Un nouveau volet est venu s’ajouter cette année au programme des Journées cinématographiques de Carthage : «La diaspora», qui réunit des cinéastes arabes et africains installés à l’étranger; une initiative lancée par feu Néjib Ayed avec son équipe artistique, composée notamment de Lamia Guiga et Tarak Ben Chaabane.

Par Fawz Ben Ali

La diaspora comporte cette année 6 films de jeunes cinéastes originaires de Tunisie, d’Algérie ou encore du Lesotho, avec, notons-le, une participation féminine exceptionnelle, et pas seulement dans cette section mais également dans la compétition officielle et dans le reste du programme parallèle.

Parmi les six films de la diaspora, deux œuvres signées par deux réalisatrices d’origine tunisienne ont beaucoup fait parler d’elles cette année : ‘‘Un divan à Tunis’’ de Manele Labidi et ‘‘Tu mérites un amour’’ de Hafsia Herzi, deux jeunes cinéastes qui brillent de justesse et de créativité avec chacune son tout premier long-métrage.

Portrait de groupe avec… divan.

‘‘Un divan à Tunis’’ : renouer avec ses racines…

D’abord il y a la jeune Franco-tunisienne Manele Labidi qui a créé la surprise en ayant réussi à mettre en tête d’affiche la star internationale Golshifteh Farahani; c’est certes un coup de pub considérable pour la sortie du film, qui s’est avéré être une très belle première œuvre au-delà du casting 5 étoiles qui réunit également Majd Mastoura (Ours d’argent du meilleur acteur à la Berlinale 2016 pour son rôle dans ‘‘Nhebek Hedi’’), ainsi qu’une belle distribution pour les nombreux seconds rôles, comme Jamel Sassi, Dalila Meftahi, Chedli Arfaoui, Hichem Yacoubi, Ramla Ayari…

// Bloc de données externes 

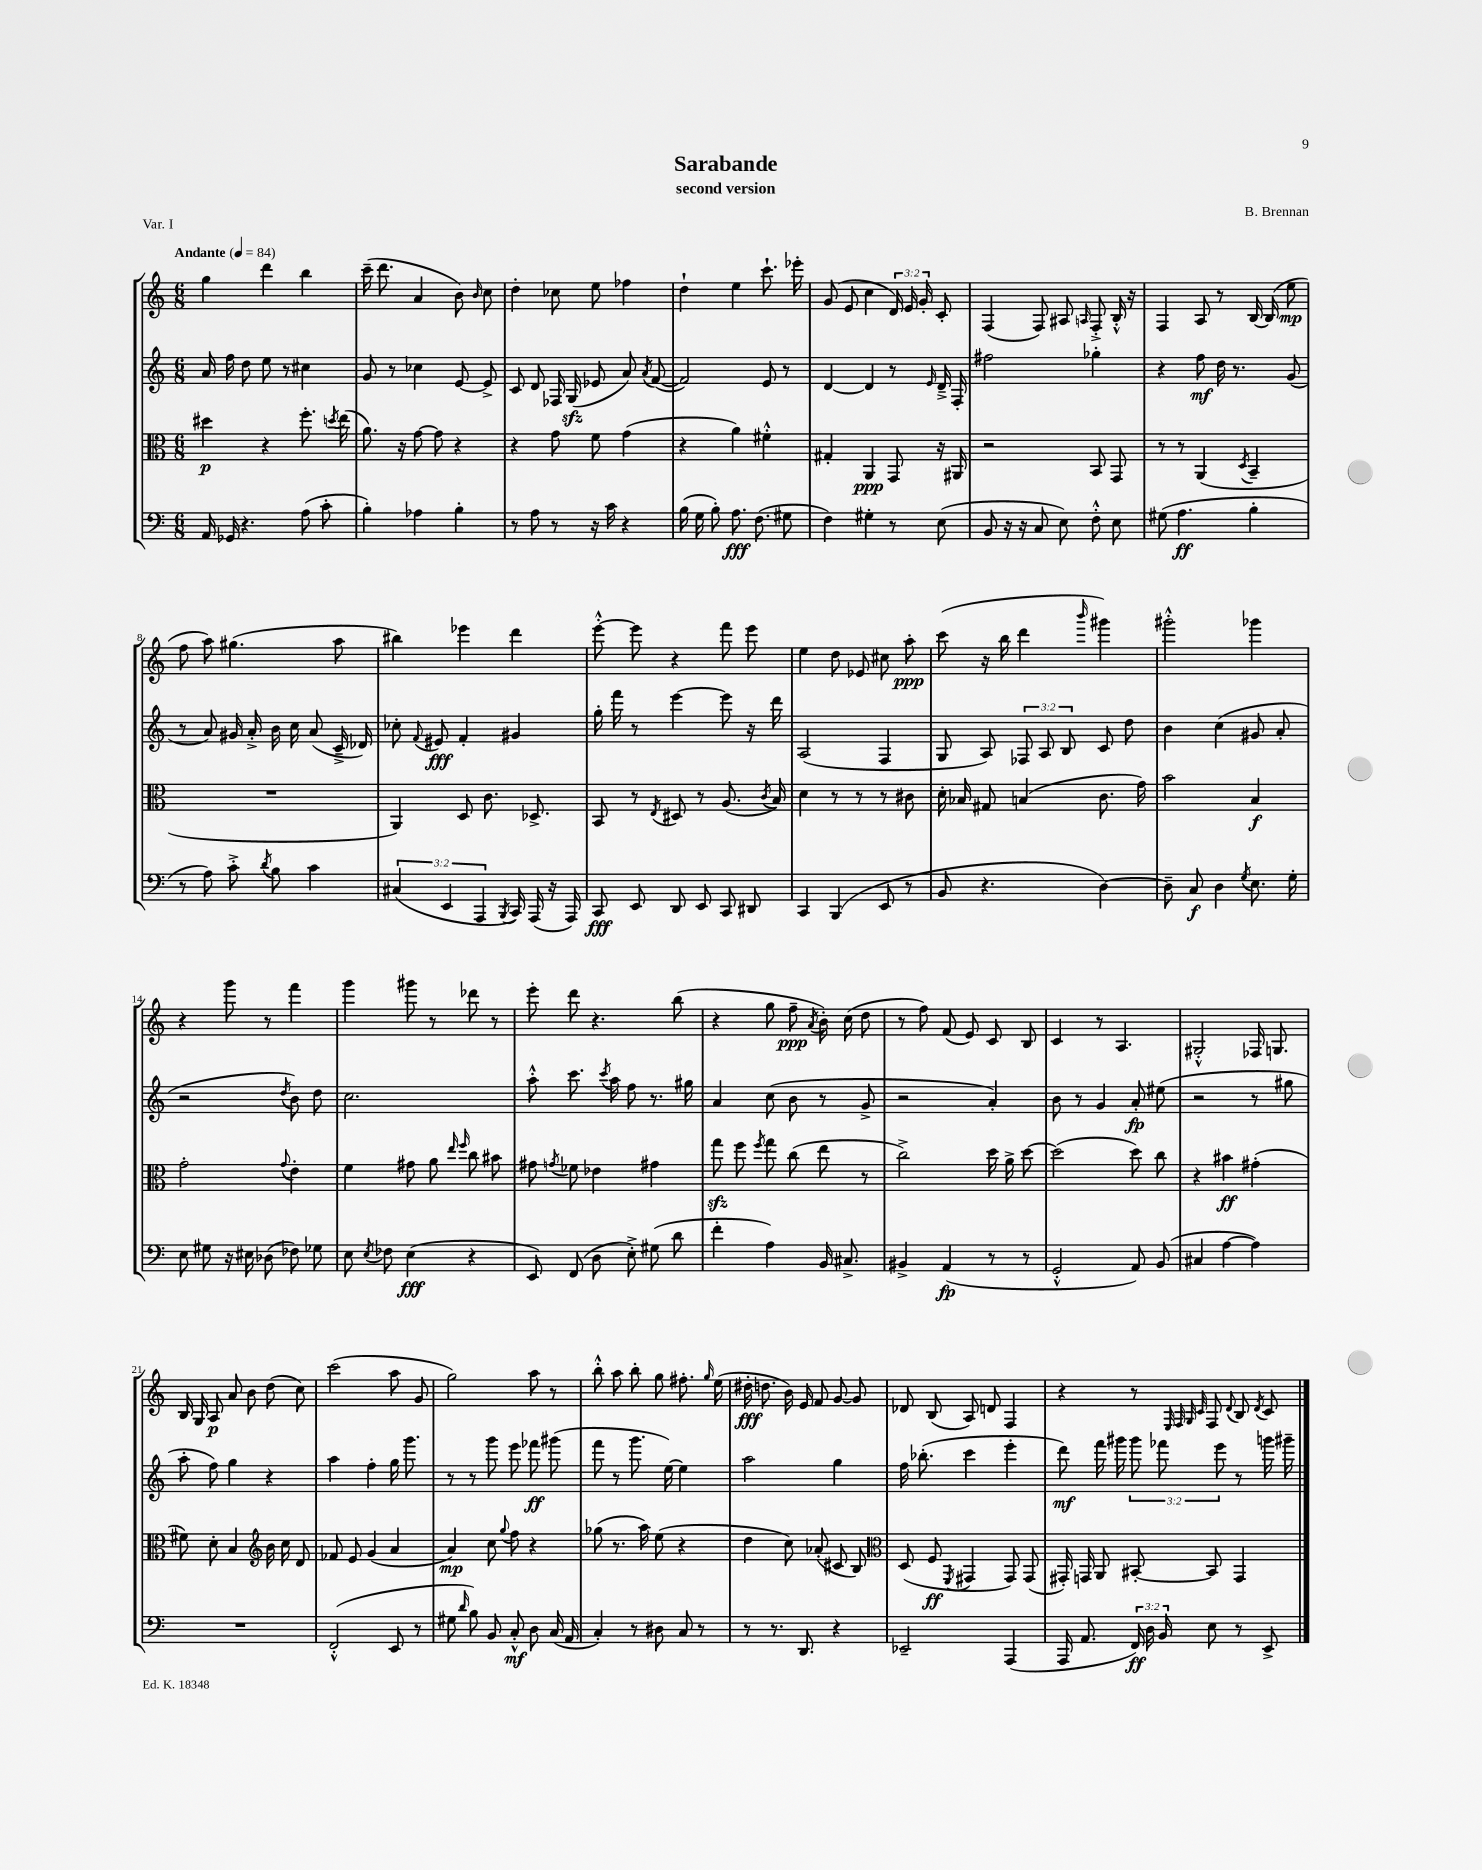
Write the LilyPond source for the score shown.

\header { title = "Sarabande" composer = "B. Brennan" subtitle = "second version" piece = "Var. I" }
<<
\new StaffGroup <<
\new Staff = "s0" {
    \clef treble \key c \major \numericTimeSignature \time 6/8 \override Staff.TupletNumber.text = #tuplet-number::calc-fraction-text \tempo "Andante" 4 = 84
    \autoBeamOff g''4 d'''4 b''4 |
    c'''16--( d'''8. a'4 b'8) \grace { b'16 } c''8 |
    d''4-. ces''8 e''8 fes''4 |
    d''4-! e''4 c'''8.-! ees'''16-. |
    g'8( e'8 c''4 \tuplet 3/2 { d'16) e'16 g'16-. } c'8-. |
    f4( f8) ais8 \grace { a16 } f8-.-> b16-.-^ r16 |
    f4 a8 r8 b16~ b16( e''8\mp |
    f''8 a''8) gis''4.( a''8 |
    bis''4) ees'''4 d'''4 |
    e'''8~-.-^ e'''8 r4 f'''8 e'''8 |
    e''4 d''8 ees'8 cis''8 a''8-.\ppp |
    c'''8( r16 b''16 d'''4 \grace { b'''16 } gis'''4) |
    gis'''2-.-^ ges'''4 |
    r4 g'''8 r8 f'''4 |
    g'''4 gis'''8 r8 des'''8 r8 |
    e'''8-. d'''8 r4. b''8( |
    r4 g''8 f''8--\ppp \acciaccatura { a'8 } b'16-.) c''16( d''8 |
    r8 f''8) f'8( e'8) c'8 b8 |
    c'4 r8 a4. |
    gis2-.-^ fes16 g8. |
    b16 g16 a8\p a'8 b'8 d''8( c''8) |
    c'''2( a''8 g'8 |
    g''2) a''8 r8 |
    b''8-.-^ a''8 b''8-. g''8 fis''8.-. \grace { g''16 } e''16( |
    dis''16-.\fff d''8. b'16) e'16 f'8 g'8~ g'8 |
    des'8 b8( a8) d'8 f4 |
    r4 r8 \grace { e32 f32 g32 c'32 } f8 \appoggiatura { d'8 } b8 \acciaccatura { d'8 } c'8 \bar "|." |
}
\new Staff = "s1" {
    \clef treble \key c \major \numericTimeSignature \time 6/8 \override Staff.TupletNumber.text = #tuplet-number::calc-fraction-text
    \autoBeamOff a'16 f''16 d''8 e''8 r8 cis''4 |
    g'8 r8 ces''4 e'8~ e'8-> |
    c'8 d'8 fes16 g16\sfz( ees'8 a'8) \acciaccatura { a'8 } f'8~( |
    f'2) e'8 r8 |
    d'4~ d'4 r8 \grace { e'16 } d'16---> f16-. |
    fis''2 ges''4-. |
    r4 f''8\mf d''16 r8. g'8( |
    r8 a'8) gis'16 a'16-.-> b'16 c''16 a'8( c'16---> des'16) |
    ces''8-. \appoggiatura { f'8 } eis'8\fff f'4-. gis'4 |
    g''16-. f'''16 r8 e'''4~ e'''8 r16 d'''16 |
    a2( f4 |
    g8 a8) \tuplet 3/2 { fes8 a8 b8 } c'8 d''8 |
    b'4 c''4( gis'8 a'8-. |
    r2 \acciaccatura { d''8 } b'8) d''8 |
    c''2. |
    a''8-.-^ c'''8. \acciaccatura { c'''8 } a''16 f''8 r8. gis''16 |
    a'4 c''8( b'8 r8 g'8-> |
    r2 a'4-.) |
    b'8 r8 g'4 a'8-.\fp eis''8( |
    r2 r8 gis''8 |
    a''8-. f''8) g''4 r4 |
    a''4 f''4-. g''16 g'''8. |
    r8 r8 g'''8 e'''8 fes'''8\ff gis'''8( |
    f'''8 r8 g'''8. e''16~) e''4 |
    a''2 g''4 |
    f''16 bes''8.-.( c'''4 e'''4-. |
    d'''8\mf) f'''16 gis'''16 \tuplet 3/2 { gis'''8 fes'''8 e'''8 } r8 g'''16 gis'''16-- \bar "|." |
}
\new Staff = "s2" {
    \clef alto \key c \major \numericTimeSignature \time 6/8
    \autoBeamOff dis''4\p r4 f''8.-. \acciaccatura { d''8 } e''16( |
    a'8.) r16 g'8~ g'8 r4 |
    r4 g'8 f'8 g'4( |
    r4 a'4) fis'4-.-^ |
    gis4-. a,4\ppp g,8 r16 ais,16 |
    r2 b,8 g,8 |
    r8 r8 a,4( \acciaccatura { d8 } b,4-- |
    R2. |
    a,4) d8 c'8. des8.-> |
    b,8 r8 \acciaccatura { e8 } dis8 r8 a8.( \acciaccatura { c'8 } b16) |
    d'4 r8 r8 r8 cis'8 |
    d'16-. bes16 gis8 b4( c'8. g'16) |
    b'2 b4\f |
    g'2-. \appoggiatura { g'8 } e'4-. |
    f'4 gis'8 a'8 \grace { e''16 f''16 } c''8 bis'8 |
    gis'8 \acciaccatura { g'8 } fes'8 ees'4 gis'4 |
    g''8\sfz f''8 \acciaccatura { f''8 } g''8 c''8( e''8 r8 |
    c''2->) d''16 a'16-> d''8~ |
    d''2( d''8) c''8 |
    r4 bis'4\ff gis'4-.( |
    fis'8) d'8-. b4 \clef treble b'16 c''16 d'8 |
    fes'8 e'8 g'4( a'4 |
    a'4\mp) c''8 \appoggiatura { g''8 } f''8 r4 |
    ges''8( r8. a''16) e''8( r4 |
    d''4 c''8) aes'8-.( cis'8 b8) |
    \clef alto d8( f8\ff \acciaccatura { f,8 } gis,4 gis,8) gis,8( |
    gis,16-.) g,16 a,8 bis,8~-. bis,8 g,4 \bar "|." |
}
\new Staff = "s3" {
    \clef bass \key c \major \numericTimeSignature \time 6/8 \override Staff.TupletNumber.text = #tuplet-number::calc-fraction-text
    \autoBeamOff a,16 ges,16 r4. a8( c'8-. |
    b4-.) aes4 b4-. |
    r8 a8 r8 r16 c'16 r4 |
    b16( g16 b8-.) a8.\fff f8.( gis8 |
    f4) gis4-. r8 e8( |
    b,8 r16 r16 c8 e8) f8-.-^ e8 |
    gis8( a4.\ff b4-. |
    r8 a8) c'8-.-> \acciaccatura { d'8 } b8 c'4 |
    \tuplet 3/2 { cis4( e,4 a,,4 } \acciaccatura { b,,8 } c,16) a,,16( r16 a,,16) |
    c,8\fff e,8 d,8 e,8 c,8 dis,8 |
    c,4 b,,4( e,8 r8 |
    b,8 r4. d4~) |
    d8-- c8\f d4 \acciaccatura { g8 } e8. g16-. |
    e8 gis8 r16 eis16 des8( fes8) ges8 |
    e8 \acciaccatura { e8 } fes8 e4\fff( r4 |
    e,8) f,8( d8 e8-.->) gis8( d'8 |
    f'4-. a4) b,16 cis8.-> |
    bis,4-> a,4\fp( r8 r8 |
    g,2-.-^ a,8) b,8( |
    cis4 a4~ a4) |
    R2. |
    f,2-.-^( e,8 r8 |
    gis8 \grace { d'16 } b8) b,8 c8-.-^\mf d8 c16( a,16 |
    c4-.) r8 dis8 c8 r8 |
    r8 r8. d,8. r4 |
    ees,2-- a,,4( |
    a,,16 a,8. \tuplet 3/2 { f,16\ff) d16 b,16 } e8 r8 e,8-> \bar "|." |
}
>>
>>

‘‘Un divan à Tunis’’ suit le périple d’une jeune Franco-tunisienne qui décide de retourner à son pays natal la Tunisie, au lendemain de la révolution de 2011, pour ouvrir un cabinet de psychanalyse. Une démarche qui s’avère beaucoup plus compliquée que prévu face à l’incompétence des fonctionnaires de l’administration tunisienne.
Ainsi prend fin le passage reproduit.